--- Task material ---
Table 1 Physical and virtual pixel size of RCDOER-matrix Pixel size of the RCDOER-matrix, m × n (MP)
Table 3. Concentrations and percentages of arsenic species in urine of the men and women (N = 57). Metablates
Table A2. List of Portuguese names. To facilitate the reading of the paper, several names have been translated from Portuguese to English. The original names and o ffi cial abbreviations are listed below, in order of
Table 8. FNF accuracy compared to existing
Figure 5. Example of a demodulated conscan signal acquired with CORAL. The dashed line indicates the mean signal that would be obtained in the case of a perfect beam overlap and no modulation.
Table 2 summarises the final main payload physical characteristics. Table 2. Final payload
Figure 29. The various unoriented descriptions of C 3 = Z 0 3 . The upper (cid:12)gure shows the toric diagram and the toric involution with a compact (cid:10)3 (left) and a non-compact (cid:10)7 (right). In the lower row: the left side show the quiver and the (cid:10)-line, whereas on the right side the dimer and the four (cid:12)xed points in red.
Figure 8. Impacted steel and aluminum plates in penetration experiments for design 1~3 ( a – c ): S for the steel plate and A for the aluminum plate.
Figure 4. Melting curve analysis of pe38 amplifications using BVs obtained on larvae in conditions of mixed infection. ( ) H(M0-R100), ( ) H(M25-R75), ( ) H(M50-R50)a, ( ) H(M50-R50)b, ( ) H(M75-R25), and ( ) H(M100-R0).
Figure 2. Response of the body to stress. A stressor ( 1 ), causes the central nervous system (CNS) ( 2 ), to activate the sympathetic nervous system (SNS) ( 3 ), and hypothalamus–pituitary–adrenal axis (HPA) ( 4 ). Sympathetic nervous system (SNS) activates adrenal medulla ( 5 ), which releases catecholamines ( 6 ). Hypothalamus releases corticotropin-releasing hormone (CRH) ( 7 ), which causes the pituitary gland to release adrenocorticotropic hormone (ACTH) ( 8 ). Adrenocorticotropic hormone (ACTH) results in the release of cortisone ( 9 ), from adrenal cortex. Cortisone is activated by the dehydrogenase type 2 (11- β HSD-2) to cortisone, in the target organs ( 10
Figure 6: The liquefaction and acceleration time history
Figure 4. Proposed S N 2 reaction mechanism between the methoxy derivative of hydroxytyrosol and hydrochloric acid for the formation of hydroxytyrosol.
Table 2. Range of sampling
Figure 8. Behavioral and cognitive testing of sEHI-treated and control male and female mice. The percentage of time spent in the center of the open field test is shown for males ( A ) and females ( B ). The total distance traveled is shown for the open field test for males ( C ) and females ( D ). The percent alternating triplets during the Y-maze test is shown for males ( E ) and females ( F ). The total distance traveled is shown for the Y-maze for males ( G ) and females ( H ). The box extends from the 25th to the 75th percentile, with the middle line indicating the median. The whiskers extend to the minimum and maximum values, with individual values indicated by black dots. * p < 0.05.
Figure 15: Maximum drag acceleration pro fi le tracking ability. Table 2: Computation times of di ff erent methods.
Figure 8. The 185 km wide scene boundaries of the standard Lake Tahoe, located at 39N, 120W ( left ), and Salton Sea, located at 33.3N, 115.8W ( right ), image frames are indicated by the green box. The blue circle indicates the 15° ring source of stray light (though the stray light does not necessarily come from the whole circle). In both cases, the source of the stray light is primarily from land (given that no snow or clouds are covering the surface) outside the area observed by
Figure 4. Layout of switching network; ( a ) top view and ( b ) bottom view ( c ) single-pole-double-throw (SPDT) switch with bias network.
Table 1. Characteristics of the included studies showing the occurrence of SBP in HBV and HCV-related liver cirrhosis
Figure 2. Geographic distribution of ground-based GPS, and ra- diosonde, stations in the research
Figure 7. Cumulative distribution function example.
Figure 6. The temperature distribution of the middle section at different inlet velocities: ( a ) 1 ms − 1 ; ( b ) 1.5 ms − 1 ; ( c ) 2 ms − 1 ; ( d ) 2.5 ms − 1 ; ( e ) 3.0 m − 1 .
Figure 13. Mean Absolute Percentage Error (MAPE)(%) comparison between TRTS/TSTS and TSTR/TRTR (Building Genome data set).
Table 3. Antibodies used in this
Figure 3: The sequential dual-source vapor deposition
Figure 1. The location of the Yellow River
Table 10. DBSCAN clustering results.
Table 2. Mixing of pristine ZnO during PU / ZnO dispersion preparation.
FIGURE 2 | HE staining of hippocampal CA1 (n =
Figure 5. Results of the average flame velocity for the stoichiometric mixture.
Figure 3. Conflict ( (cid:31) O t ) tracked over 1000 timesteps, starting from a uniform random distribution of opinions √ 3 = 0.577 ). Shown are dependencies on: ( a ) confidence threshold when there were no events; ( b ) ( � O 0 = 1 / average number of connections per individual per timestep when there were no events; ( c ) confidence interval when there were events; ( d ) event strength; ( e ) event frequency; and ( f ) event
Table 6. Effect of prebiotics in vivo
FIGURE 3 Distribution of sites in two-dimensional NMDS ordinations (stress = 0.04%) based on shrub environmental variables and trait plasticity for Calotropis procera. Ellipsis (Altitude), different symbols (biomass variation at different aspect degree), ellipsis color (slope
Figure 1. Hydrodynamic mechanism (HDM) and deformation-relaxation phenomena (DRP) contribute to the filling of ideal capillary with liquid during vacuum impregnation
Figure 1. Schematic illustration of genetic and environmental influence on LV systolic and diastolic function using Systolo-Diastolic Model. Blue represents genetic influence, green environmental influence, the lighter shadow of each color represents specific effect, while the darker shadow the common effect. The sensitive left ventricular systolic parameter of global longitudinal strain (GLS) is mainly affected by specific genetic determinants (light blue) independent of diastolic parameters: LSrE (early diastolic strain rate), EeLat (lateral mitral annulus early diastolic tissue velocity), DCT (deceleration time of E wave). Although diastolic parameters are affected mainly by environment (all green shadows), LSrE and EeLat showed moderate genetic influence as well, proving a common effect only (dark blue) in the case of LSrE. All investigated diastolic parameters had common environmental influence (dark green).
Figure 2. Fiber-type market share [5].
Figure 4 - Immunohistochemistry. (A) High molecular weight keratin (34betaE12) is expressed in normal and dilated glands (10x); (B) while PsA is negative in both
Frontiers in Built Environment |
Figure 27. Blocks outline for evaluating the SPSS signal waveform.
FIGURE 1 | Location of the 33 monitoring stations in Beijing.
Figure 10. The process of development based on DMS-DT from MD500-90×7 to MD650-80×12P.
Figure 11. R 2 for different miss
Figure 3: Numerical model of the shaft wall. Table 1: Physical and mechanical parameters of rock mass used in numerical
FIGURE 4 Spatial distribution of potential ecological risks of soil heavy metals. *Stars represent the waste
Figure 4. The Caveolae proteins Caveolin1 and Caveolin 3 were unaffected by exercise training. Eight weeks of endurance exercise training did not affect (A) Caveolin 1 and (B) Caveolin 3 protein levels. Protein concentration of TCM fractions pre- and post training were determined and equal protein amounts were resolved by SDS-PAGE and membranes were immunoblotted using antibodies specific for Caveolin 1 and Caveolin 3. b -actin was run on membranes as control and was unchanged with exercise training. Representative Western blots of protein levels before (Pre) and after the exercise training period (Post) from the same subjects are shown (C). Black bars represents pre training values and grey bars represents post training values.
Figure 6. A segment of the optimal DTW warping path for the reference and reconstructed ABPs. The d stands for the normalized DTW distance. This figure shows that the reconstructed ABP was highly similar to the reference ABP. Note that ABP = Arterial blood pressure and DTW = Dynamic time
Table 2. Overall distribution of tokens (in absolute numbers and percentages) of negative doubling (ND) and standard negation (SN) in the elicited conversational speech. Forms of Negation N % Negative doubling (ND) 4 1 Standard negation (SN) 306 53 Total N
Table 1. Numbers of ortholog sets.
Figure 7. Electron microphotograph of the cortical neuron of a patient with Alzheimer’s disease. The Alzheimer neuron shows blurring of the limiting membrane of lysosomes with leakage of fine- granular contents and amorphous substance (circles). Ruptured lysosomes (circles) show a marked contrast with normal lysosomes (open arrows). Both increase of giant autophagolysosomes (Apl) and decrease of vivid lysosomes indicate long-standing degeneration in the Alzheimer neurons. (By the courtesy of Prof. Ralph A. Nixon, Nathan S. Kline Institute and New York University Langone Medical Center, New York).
---
> [Problem details]:
Retype exactly the span of lines from the one with "Table 2. Range of sampling" through the one with "Figure 15: Maximum"; include both ends and omit the rest of the material.

> [Task answer]:
Table 2. Range of sampling
Figure 8. Behavioral and cognitive testing of sEHI-treated and control male and female mice. The percentage of time spent in the center of the open field test is shown for males ( A ) and females ( B ). The total distance traveled is shown for the open field test for males ( C ) and females ( D ). The percent alternating triplets during the Y-maze test is shown for males ( E ) and females ( F ). The total distance traveled is shown for the Y-maze for males ( G ) and females ( H ). The box extends from the 25th to the 75th percentile, with the middle line indicating the median. The whiskers extend to the minimum and maximum values, with individual values indicated by black dots. * p < 0.05.
Figure 15: Maximum drag acceleration pro fi le tracking ability. Table 2: Computation times of di ff erent methods.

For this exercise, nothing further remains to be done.